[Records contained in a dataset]
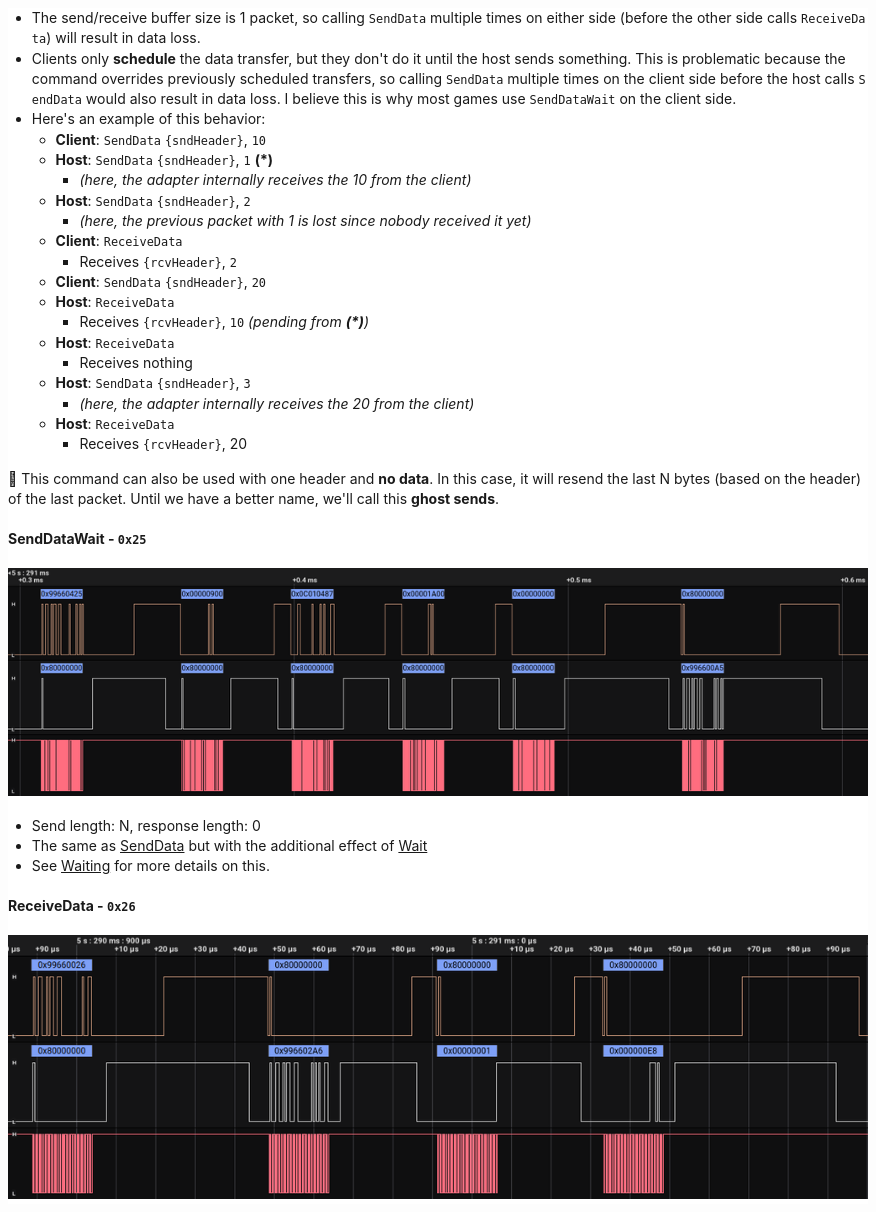 - The send/receive buffer size is 1 packet, so calling `SendData` multiple times on either side (before the other side calls `ReceiveData`) will result in data loss.
- Clients only **schedule** the data transfer, but they don't do it until the host sends something. This is problematic because the command overrides previously scheduled transfers, so calling `SendData` multiple times on the client side before the host calls `SendData` would also result in data loss. I believe this is why most games use `SendDataWait` on the client side.
- Here's an example of this behavior:
  - **Client**: `SendData` `{sndHeader}`, `10`
  - **Host**: `SendData` `{sndHeader}`, `1` **(\*)**
    - _(here, the adapter internally receives the 10 from the client)_
  - **Host**: `SendData` `{sndHeader}`, `2`
    - _(here, the previous packet with 1 is lost since nobody received it yet)_
  - **Client**: `ReceiveData`
    - Receives `{rcvHeader}`, `2`
  - **Client**: `SendData` `{sndHeader}`, `20`
  - **Host**: `ReceiveData`
    - Receives `{rcvHeader}`, `10` _(pending from **(\*)**)_
  - **Host**: `ReceiveData`
    - Receives nothing
  - **Host**: `SendData` `{sndHeader}`, `3`
    - _(here, the adapter internally receives the 20 from the client)_
  - **Host**: `ReceiveData`
    - Receives `{rcvHeader}`, 20

🔁 This command can also be used with one header and **no data**. In this case, it will resend the last N bytes (based on the header) of the last packet. Until we have a better name, we'll call this **ghost sends**.

#### SendDataWait - `0x25`

[![Image without alt text or caption](img/wireless/0x25.png)](img/wireless/0x25.png)

- Send length: N, response length: 0
- The same as [SendData](#senddata---0x24) but with the additional effect of [Wait](#wait---0x27)
- See [Waiting](#waiting) for more details on this.

#### ReceiveData - `0x26`

[![Image without alt text or caption](img/wireless/0x26.png)](img/wireless/0x26.png)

JOB ITEM: Give back all entries exactly. No pictures belong in the copy.

EXERCISE ANSWER:
 - The send/receive buffer size is 1 packet, so calling `SendData` multiple times on either side (before the other side calls `ReceiveData`) will result in data loss.
- Clients only **schedule** the data transfer, but they don't do it until the host sends something. This is problematic because the command overrides previously scheduled transfers, so calling `SendData` multiple times on the client side before the host calls `SendData` would also result in data loss. I believe this is why most games use `SendDataWait` on the client side.
- Here's an example of this behavior:
  - **Client**: `SendData` `{sndHeader}`, `10`
  - **Host**: `SendData` `{sndHeader}`, `1` **(\*)**
    - _(here, the adapter internally receives the 10 from the client)_
  - **Host**: `SendData` `{sndHeader}`, `2`
    - _(here, the previous packet with 1 is lost since nobody received it yet)_
  - **Client**: `ReceiveData`
    - Receives `{rcvHeader}`, `2`
  - **Client**: `SendData` `{sndHeader}`, `20`
  - **Host**: `ReceiveData`
    - Receives `{rcvHeader}`, `10` _(pending from **(\*)**)_
  - **Host**: `ReceiveData`
    - Receives nothing
  - **Host**: `SendData` `{sndHeader}`, `3`
    - _(here, the adapter internally receives the 20 from the client)_
  - **Host**: `ReceiveData`
    - Receives `{rcvHeader}`, 20

🔁 This command can also be used with one header and **no data**. In this case, it will resend the last N bytes (based on the header) of the last packet. Until we have a better name, we'll call this **ghost sends**.

#### SendDataWait - `0x25`

[![Image without alt text or caption](img/wireless/0x25.png)](img/wireless/0x25.png)

- Send length: N, response length: 0
- The same as [SendData](#senddata---0x24) but with the additional effect of [Wait](#wait---0x27)
- See [Waiting](#waiting) for more details on this.

#### ReceiveData - `0x26`

[![Image without alt text or caption](img/wireless/0x26.png)](img/wireless/0x26.png)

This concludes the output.